It’s Sunday. Or some may call it, “Monday Eve.” It can be difficult to live in the moment and enjoy the beauty of a nice Sunday.
For many of us, Sundays are work week prep days. We pack lunches, we lay out clothes, we work on that agenda for that meeting that snuck up on us. Even as I type this, I can feel the tension rising. Sundays have the potential to be insecurity breeding too. They can get us wondering if we can really do that hard thing we need to do this week and whether people will see us as a fraud.
But Sundays are beautiful. And we deserve so much more than all of that ick described above. So, I’m talking back. To myself. In my head mostly but if things get dire, I’m not afraid to speak it out loud. And what I’m speaking back are growth affirmations.
Think about how far you’ve come. Just think about it for a second. Think about all of the hard days that you’ve made it through. And just look at you. Wow, you made it. You are strong and inspiring and you’ve grown. I’m so deeply proud of you. I’m proud of us.
The happiness research suggests that people are more motivated by seeing how far they’ve come than seeing how far they have to go. So, if you want to get motivated for the week ahead, instead of obsessing over some of those work week details, try obsessing over celebrating yourself and noticing your growth.
This past week I was in a huge room full of building leadership teams. 10 total teams. The room was filled with people I knew and those that I didn’t because I’m new to my job. Growth for me was being confident if there was a time for me to speak to the room.

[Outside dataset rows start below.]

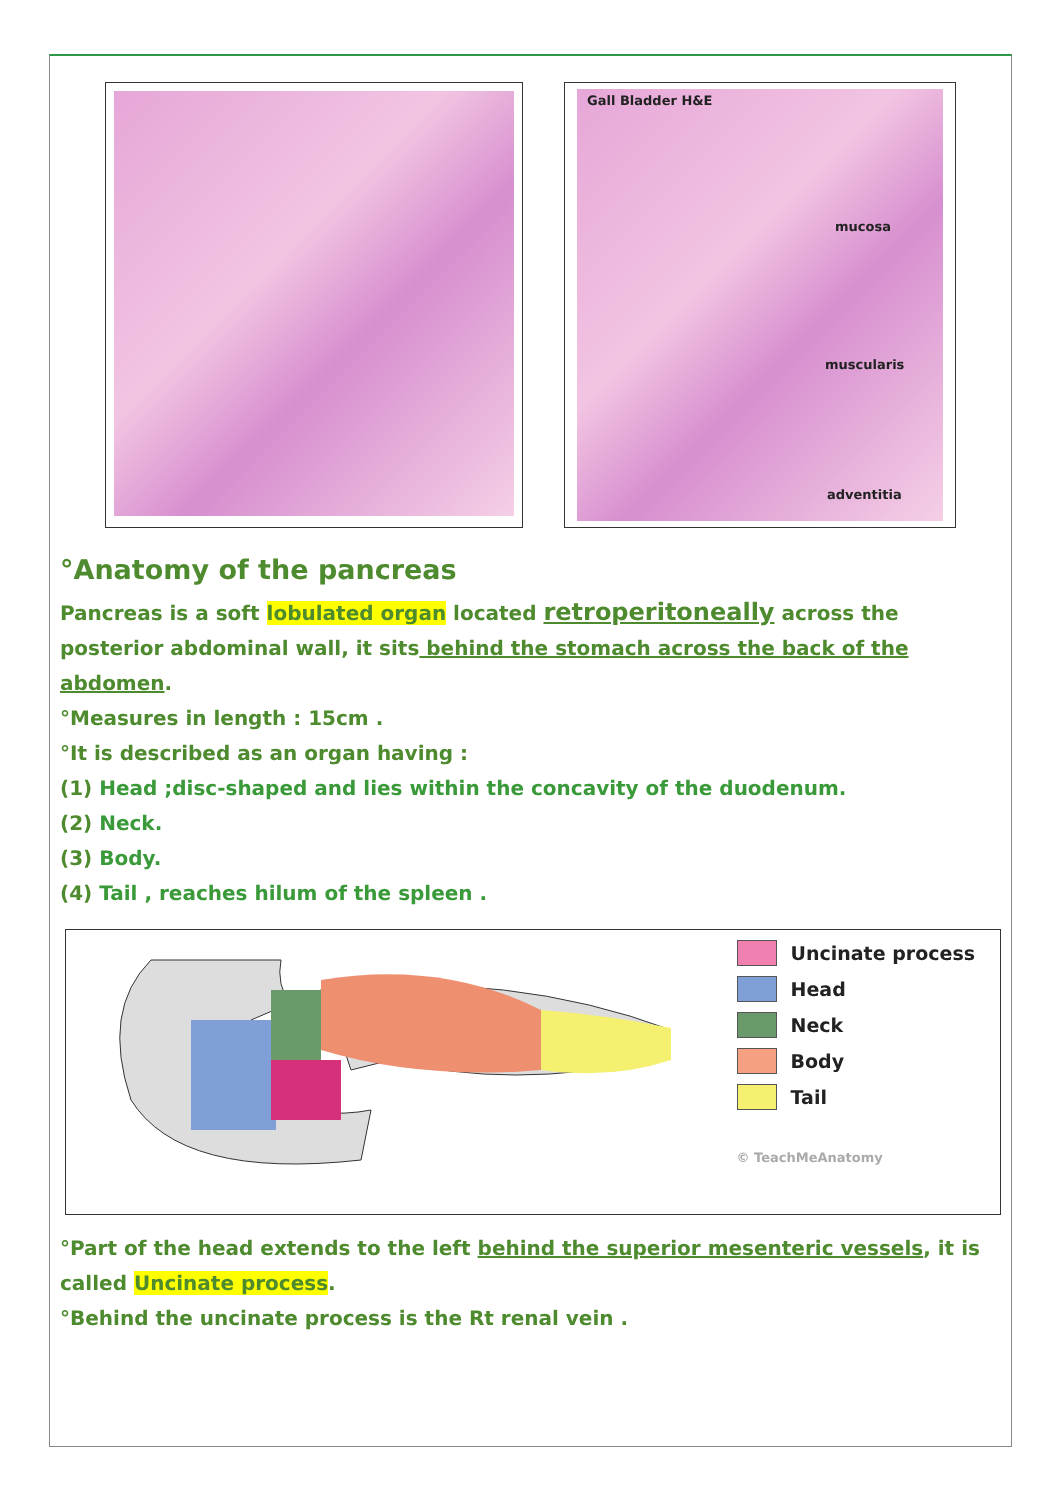Gall Bladder H&E
mucosa
muscularis
adventitia
°Anatomy of the pancreas
Pancreas is a soft lobulated organ located retroperitoneally across the posterior abdominal wall, it sits behind the stomach across the back of the abdomen.
°Measures in length : 15cm .
°It is described as an organ having :
(1) Head ;disc-shaped and lies within the concavity of the duodenum.
(2) Neck.
(3) Body.
(4) Tail , reaches hilum of the spleen .
Uncinate process
Head
Neck
Body
Tail
© TeachMeAnatomy
°Part of the head extends to the left behind the superior mesenteric vessels, it is called Uncinate process.
°Behind the uncinate process is the Rt renal vein .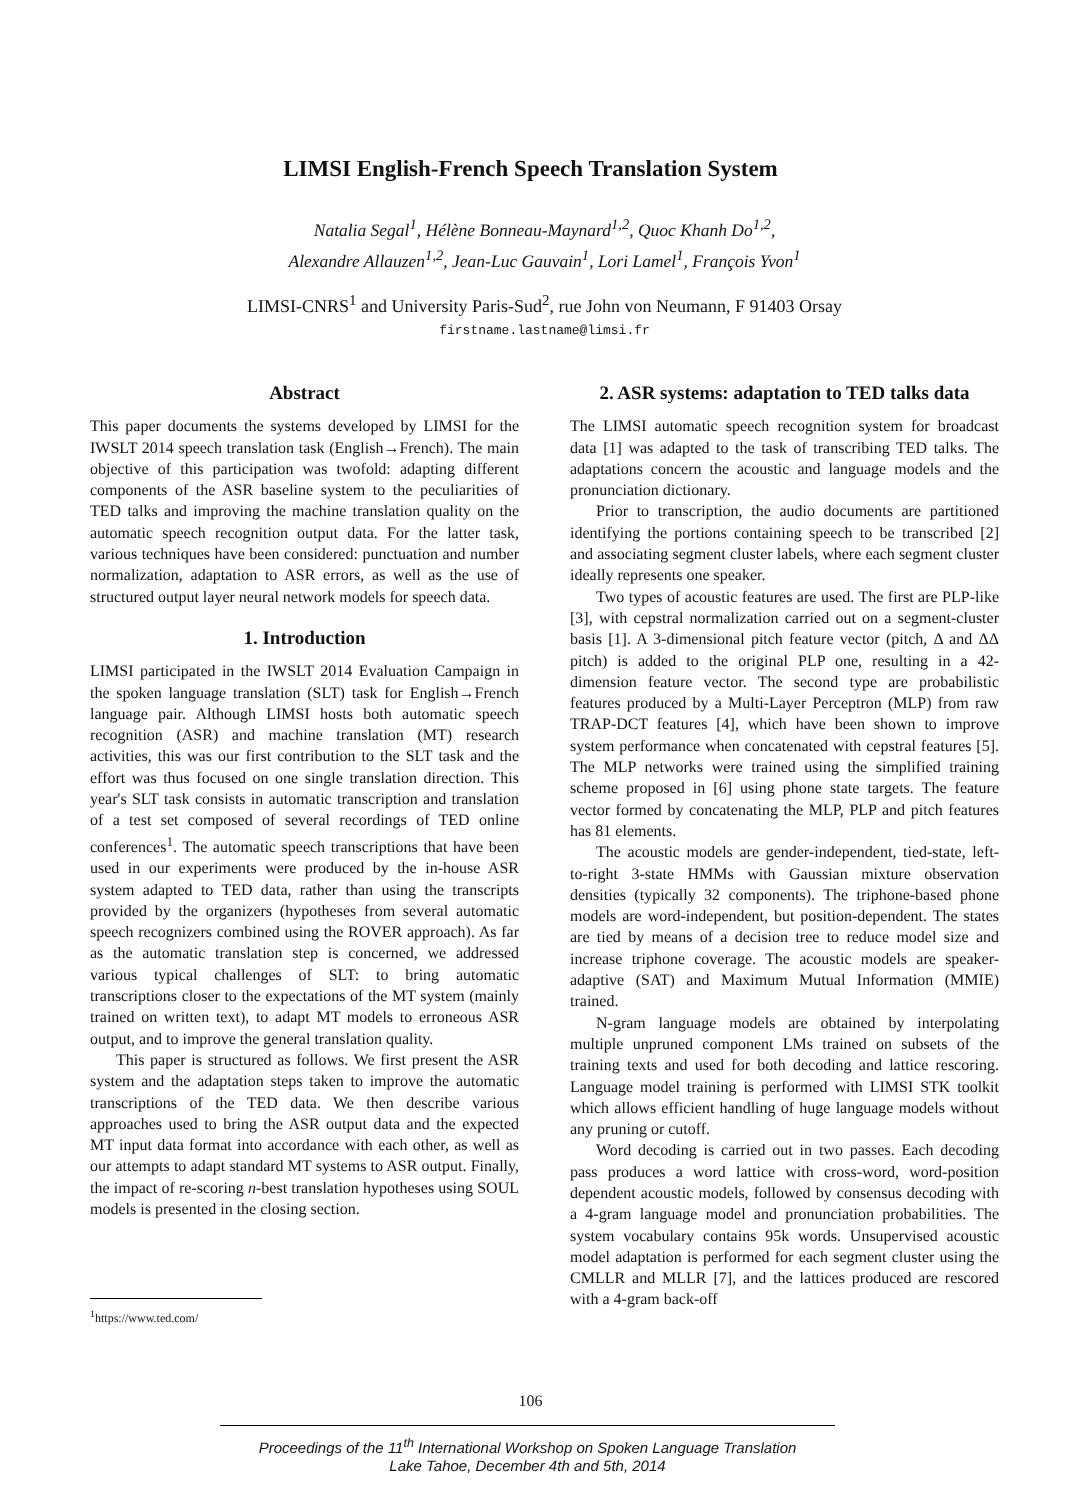LIMSI English-French Speech Translation System
Natalia Segal<sup>1</sup>, Hélène Bonneau-Maynard<sup>1,2</sup>, Quoc Khanh Do<sup>1,2</sup>,
Alexandre Allauzen<sup>1,2</sup>, Jean-Luc Gauvain<sup>1</sup>, Lori Lamel<sup>1</sup>, François Yvon<sup>1</sup>
LIMSI-CNRS<sup>1</sup> and University Paris-Sud<sup>2</sup>, rue John von Neumann, F 91403 Orsay
firstname.lastname@limsi.fr
Abstract
This paper documents the systems developed by LIMSI for the IWSLT 2014 speech translation task (English→French). The main objective of this participation was twofold: adapting different components of the ASR baseline system to the peculiarities of TED talks and improving the machine translation quality on the automatic speech recognition output data. For the latter task, various techniques have been considered: punctuation and number normalization, adaptation to ASR errors, as well as the use of structured output layer neural network models for speech data.
1. Introduction
LIMSI participated in the IWSLT 2014 Evaluation Campaign in the spoken language translation (SLT) task for English→French language pair. Although LIMSI hosts both automatic speech recognition (ASR) and machine translation (MT) research activities, this was our first contribution to the SLT task and the effort was thus focused on one single translation direction. This year's SLT task consists in automatic transcription and translation of a test set composed of several recordings of TED online conferences<sup>1</sup>. The automatic speech transcriptions that have been used in our experiments were produced by the in-house ASR system adapted to TED data, rather than using the transcripts provided by the organizers (hypotheses from several automatic speech recognizers combined using the ROVER approach). As far as the automatic translation step is concerned, we addressed various typical challenges of SLT: to bring automatic transcriptions closer to the expectations of the MT system (mainly trained on written text), to adapt MT models to erroneous ASR output, and to improve the general translation quality.
This paper is structured as follows. We first present the ASR system and the adaptation steps taken to improve the automatic transcriptions of the TED data. We then describe various approaches used to bring the ASR output data and the expected MT input data format into accordance with each other, as well as our attempts to adapt standard MT systems to ASR output. Finally, the impact of re-scoring n-best translation hypotheses using SOUL models is presented in the closing section.
2. ASR systems: adaptation to TED talks data
The LIMSI automatic speech recognition system for broadcast data [1] was adapted to the task of transcribing TED talks. The adaptations concern the acoustic and language models and the pronunciation dictionary.
Prior to transcription, the audio documents are partitioned identifying the portions containing speech to be transcribed [2] and associating segment cluster labels, where each segment cluster ideally represents one speaker.
Two types of acoustic features are used. The first are PLP-like [3], with cepstral normalization carried out on a segment-cluster basis [1]. A 3-dimensional pitch feature vector (pitch, Δ and ΔΔ pitch) is added to the original PLP one, resulting in a 42-dimension feature vector. The second type are probabilistic features produced by a Multi-Layer Perceptron (MLP) from raw TRAP-DCT features [4], which have been shown to improve system performance when concatenated with cepstral features [5]. The MLP networks were trained using the simplified training scheme proposed in [6] using phone state targets. The feature vector formed by concatenating the MLP, PLP and pitch features has 81 elements.
The acoustic models are gender-independent, tied-state, left-to-right 3-state HMMs with Gaussian mixture observation densities (typically 32 components). The triphone-based phone models are word-independent, but position-dependent. The states are tied by means of a decision tree to reduce model size and increase triphone coverage. The acoustic models are speaker-adaptive (SAT) and Maximum Mutual Information (MMIE) trained.
N-gram language models are obtained by interpolating multiple unpruned component LMs trained on subsets of the training texts and used for both decoding and lattice rescoring. Language model training is performed with LIMSI STK toolkit which allows efficient handling of huge language models without any pruning or cutoff.
Word decoding is carried out in two passes. Each decoding pass produces a word lattice with cross-word, word-position dependent acoustic models, followed by consensus decoding with a 4-gram language model and pronunciation probabilities. The system vocabulary contains 95k words. Unsupervised acoustic model adaptation is performed for each segment cluster using the CMLLR and MLLR [7], and the lattices produced are rescored with a 4-gram back-off
<sup>1</sup> https://www.ted.com/
106
Proceedings of the 11<sup>th</sup> International Workshop on Spoken Language Translation
Lake Tahoe, December 4th and 5th, 2014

This has not always been the case.
About seven years ago, I was hired as the Assessment and Accountability Coordinator in a local school district. That’s a fancy way of saying, “It was really hard to make new friends.” Let’s be real – that title was not drawing teachers to me. And there was only so much candy I could put on tables and only so much self-deprecating humor I could use to make the “shows I brought to town” a little better. We made little moves like putting pictures of kids on the tables at data meetings, and we stayed focused on what we could control and what really mattered and eventually, people seemed to relax and accept me.
But that took time. And it was a bit touch and go there for a bit. Upon my first couple of months on the job, I was asked to explain state testing results and value-added to the school board in a presentation at a school board meeting.
Those of you familiar with value-added. I will give you a moment to laugh about how impossible that feels. I still don’t fully understand it. To this day, I still cannot explain value-added.
I tried to learn what I could and distill it down, so it was practical and smart and concise for a school board.
I got up there, stepped behind the podium, looked out into the small sea of faces, and my heart grow up into my throat. I started sweating. I looked down at my notes and note-cards, and it was like I couldn’t read anymore. Letters were jumbled. The words I said did not make any sense. And I knew they didn’t make sense which made me more nervous. I wanted to run out of the room and cry.
It was bad.
Fast-forward to the meeting with the building leadership teams last week. I didn’t write anything down. I knew what I wanted to say. I knew that I had spoken to groups before. I knew I had taken George Couros’s course: Creating and Delivering Incredible Presentations (highly recommend.)
And I knew that I believed in what I had to share. And that my message mattered.
While I kept it brief, I got into what we call “flow.” A feeling during speaking that I can only describe as being taken to church. Have you ever felt that in your work? It’s a feeling like you are light and airy and FREE, and everything comes together in this natural way that you probably couldn’t completely recreate if you tried. There is something about it that feels almost spiritual.
So, as I sit here on this Sunday, prepping meals for the week, folding laundry, and reviewing my calendar, I’m also going to make space to celebrate my growth in public speaking skills. Because this growth extends well beyond the tactical skills themselves.
This growth is about no longer shrinking myself. This growth is about being comfortable being seen and taking up space. And when we make that kind of growth, we are one step closer to being the people who can grow that in others, making the necessary space for others and their voices. Especially those least likely to be handed the mic. People like our students.
So, today, celebrate how far you’ve come. What growth big or small can you celebrate today? Be proud of yourself.
You deserve it. And allow that celebration to fuel you for the week ahead. Because we’ve got work to do, and it won’t be easy, but it will be worth it. Because children are worth it.